Work to do →
1/ Answer these questions about the forum thread.
(a) According to the post from 8th May 2010, how long would 4096 cycles take?
(b) What clock speed does wolwil say is in use, and what speed will it be switched to?
(c) Which pin did wolwil put an LED on?
2/ Copy the part of the forum thread starting at "Thats alright I" and ending at "manual I think?".

Article →
++++++++++++++++++++

In that loop, use the instruction -
btg LATA.3
You can't get much quicker than that.
I haven't counted exactly, but it looks to be under 14 cycles.  At 40Mhz, that is 
1.4uSEC = 714 Khz.
Charles Linquis
- 8th May 2010, 23:48
I should have stated that it is 1.4uSec per CYCLE.  So 4096 cycles would take 5.8 milliseconds.
wolwil
- 9th May 2010, 00:14
Use a 16 bit counter in assembly to count to 0FFF.
In that loop, use the instruction -
btg LATA.3
You can't get much quicker than that.
I haven't counted exactly, but it looks to be under 14 cycles.  At 40Mhz, that is 
1.4uSEC = 714 Khz.
 
so do I just replace this:
	FOR C3 = 0 TO 4095
    		PORTA = %00001000
    		PORTA = %00000000
	NEXT
with this:
FOR C3 = 0 TO 4095
     btg LATA.3
NEXT
I do not know assembly at all thats why I went with PBP and keep in mind I am using a 16MHz Clock but I will be switching it up to a 20MHz
Charles Linquis
- 9th May 2010, 00:39
No, it will take a bit more than that.
I would have posted something more complete, but I don't have access to my development board until Monday.   When I get to my board, I'll be able to send you something that has been tested.
wolwil
- 9th May 2010, 00:42
No, it will take a bit more than that.
I would have posted something more complete, but I don't have access to my development board until Monday.   When I get to my board, I'll be able to send you something that has been tested.
 
That would be awesome! Thanks
Charles Linquis
- 10th May 2010, 22:02
That would be awesome! Thanks
 
It will take me a bit longer than I thought.  I think you said you were using a 16F chip.   Bad news for me!  The 16Fs are missing some of my favorite ASM instructions.  
I don't have any 16F stuff lying around, I'll have to find one.
wolwil
- 11th May 2010, 17:28
It will take me a bit longer than I thought.  I think you said you were using a 16F chip.   Bad news for me!  The 16Fs are missing some of my favorite ASM instructions.  
I don't have any 16F stuff lying around, I'll have to find one.
 
Thats alright I have been trying to get it to work with the HPWM but I just dont quite understand how to get it to work.  I put a LED on PORTB.0 and typed the following code but nothing happens to the light:
DEFINE OCS 4
C1 VAR WORD
DEFINE CCP1_REG PORTB   'no clue what this does but I think I need it for the following line
DEFINE CCP1_BIT 1     ' because 1 = portb.0 according to the manual I think?

++++++++++++++++++++

Stored records →
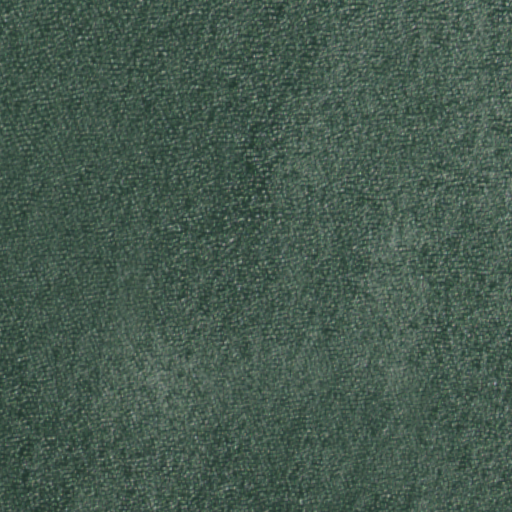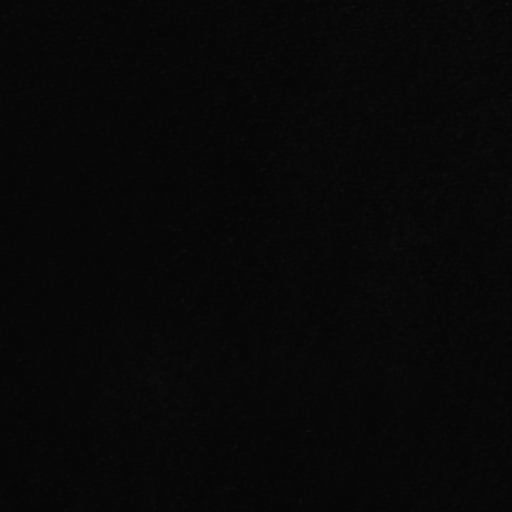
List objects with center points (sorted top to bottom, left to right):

++++++++++++++++++++

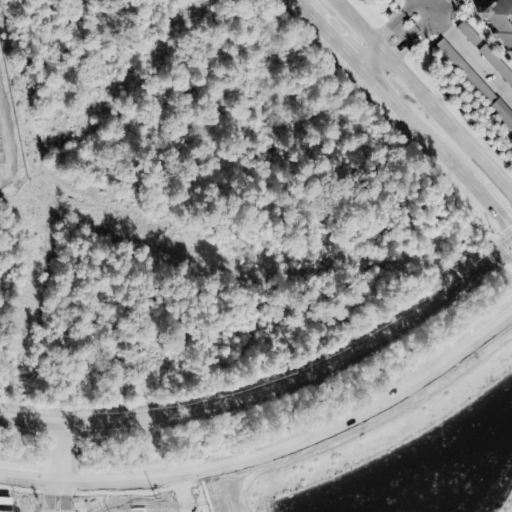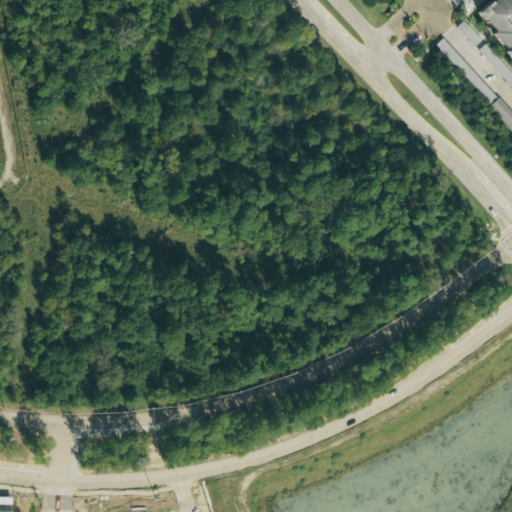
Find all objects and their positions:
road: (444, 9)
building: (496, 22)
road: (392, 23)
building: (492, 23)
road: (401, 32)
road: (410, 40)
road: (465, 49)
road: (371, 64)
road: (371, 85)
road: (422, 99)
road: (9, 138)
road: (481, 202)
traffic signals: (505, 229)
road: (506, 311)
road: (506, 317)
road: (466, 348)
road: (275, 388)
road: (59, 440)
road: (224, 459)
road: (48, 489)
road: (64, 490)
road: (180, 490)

++++++++++++++++++++

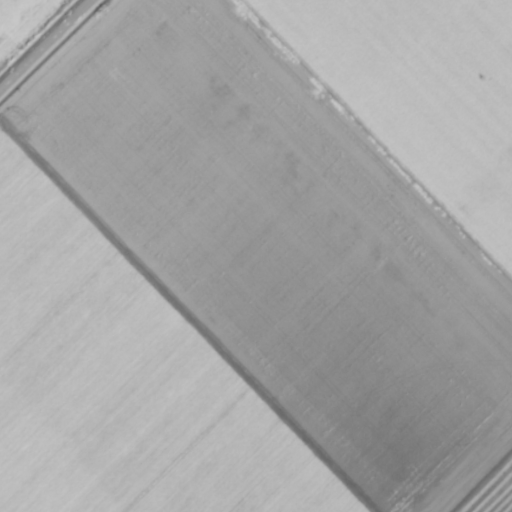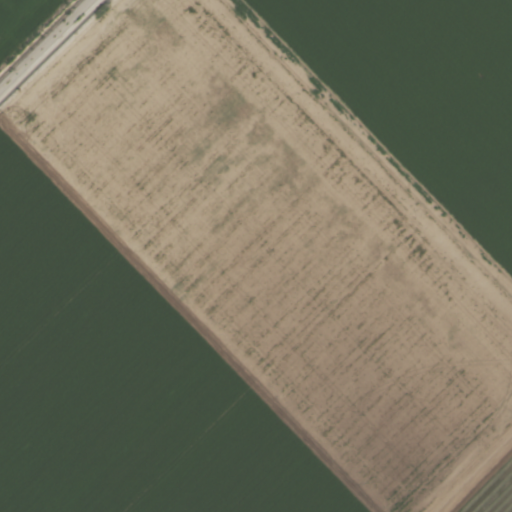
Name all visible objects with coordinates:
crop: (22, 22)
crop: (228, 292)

++++++++++++++++++++

Solutions to the tasks →
1/
(a) 5.8 milliseconds.
(b) A 16MHz clock, to be switched to 20MHz.
(c) PORTB.0.

2/
Thats alright I have been trying to get it to work with the HPWM but I just dont quite understand how to get it to work.  I put a LED on PORTB.0 and typed the following code but nothing happens to the light:
DEFINE OCS 4
C1 VAR WORD
DEFINE CCP1_REG PORTB   'no clue what this does but I think I need it for the following line
DEFINE CCP1_BIT 1     ' because 1 = portb.0 according to the manual I think?